Councilwoman Laura Macias said that the zoning code paragraph in question may not be clear or "elegant" but it is "adequate."
The Council also decided to clarify the zoning code to show that WiMAX and cell towers are legal in residential areas, a process which will take several months.
City Attorney Janie Quinn said it was the council's "quasi-judicial role" to figure out how a "reasonable person" would interpret the code. The council had the option to interpret the zoning code the way neighbors have and reject the tower's application, said Zoning Administrator Peter Gilli.
In the appeal of Gilli's approval of the tower last year, opponents noted that "communication facilities" were listed as an allowed use in commercial zones, but not in residential zones. They believed that was enough to make the tower illegal.
But the zoning code also says that "land uses not listed in a particular zoning district are not allowed in that district except where otherwise provided by section D," which is a paragraph that caused further disagreement.

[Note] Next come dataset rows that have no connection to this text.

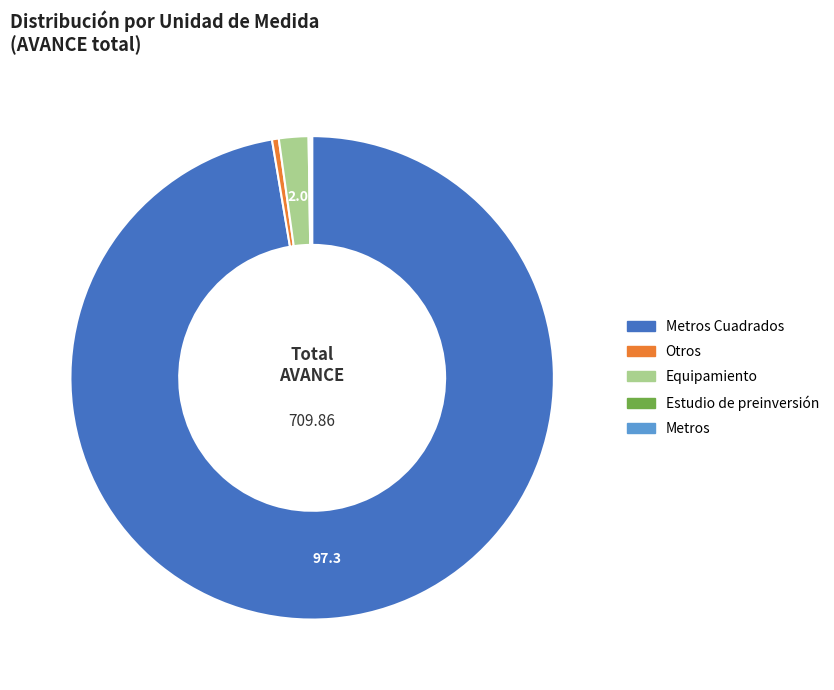

Is there any slice that represents more than half of the pie?

Yes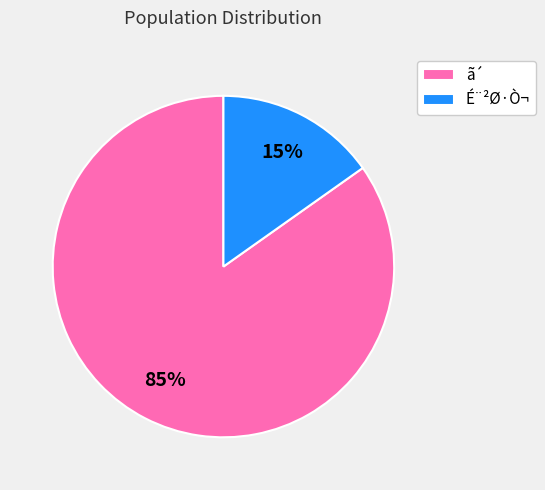

To the nearest percent, what is the combined percentage of ã´ and É¨²Ø·Ò¬?

100%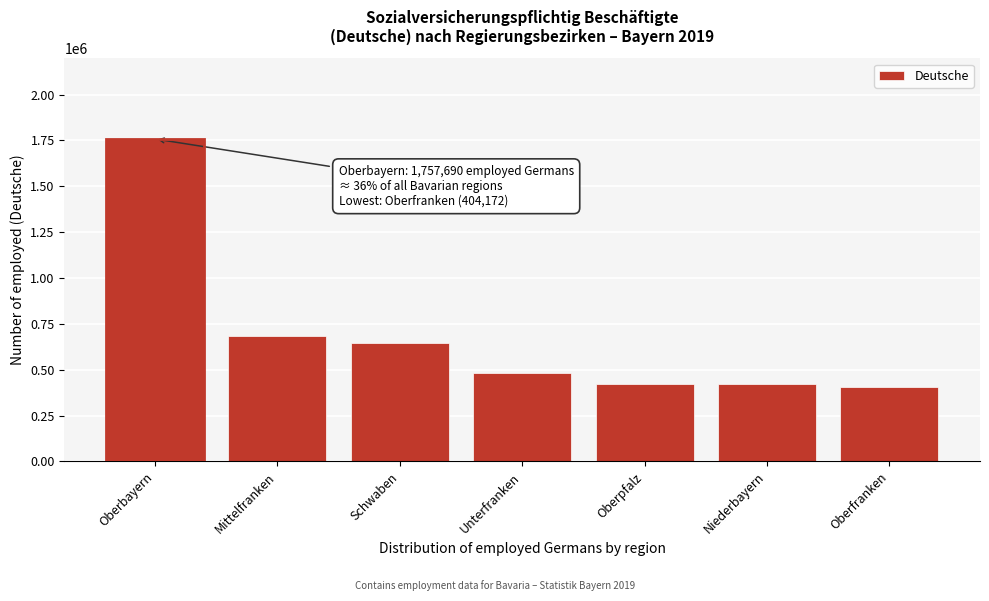

What is the ratio of the value at Oberbayern to the value at Oberfranken?

4.3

The question was whether Section D's final sentence allowed the WiMAX tower: "Satellite and cellular telephone antennas are subject to Section A36.52 (Design Review) in those zone districts requiring such review for new structures."
Opponents said it clearly did not, but council members disagreed.
Council member Ronit Bryant said she had asked several people to read Section D to gather opinions on its clarity, and she came to the conclusion that it was clear enough that such towers were allowed.
Abe-Koga was the only member who appeared to support neighbors, saying, "I get it," about their concerns.
Quinn said existing towers in residential area would be considered "legal nonconforming" if the council decided to interpret the zoning code the way neighbors had. The city has approved six cell towers in residential areas since 1996, including several at Saint Francis High School. Over 100 others are in commercial and industrial pockets throughout the city, Gilli said. There are also over 100 Google WiFi antennas on light poles in residential areas.
Everyone at the meeting agreed that the language in the zoning code was outdated. "I know a piece of broken code when I see it," said one neighbor who is an attorney.
It refers to satellite dishes and cellular towers, but makes no reference to newer technologies. Gilli said it was fair to interpret it as allowing the WiMAX tower, which is "functionally similar" to those listed.
While the neighbors and city officials argued over what the zoning code, the real concern for many is that such a tower may have radiation-related health effects on the neighborhood, 200 feet away, and the Little Acorn preschool that houses 70 children at the church, only 50-75 feet away. Even if that were untrue, such fears would lower property values, neighbors said.
But health effects were not discussed Tuesday because the Federal Communications Commission does not allow the city to reject a cell tower for concerns over radiation, unless radiation levels are demonstrated to be over FCC limits. A study by applicant Clear Wire showed that radiation would be well below those limits, and city officials said they see no reason to doubt that study.
As a concession, Clear Wire has promised to monitor radiation levels before and after the tower is constructed, and parents of children at Little Acorn preschool, which is subsidized by the church, would not be financially penalized if they decided to withdraw their kids.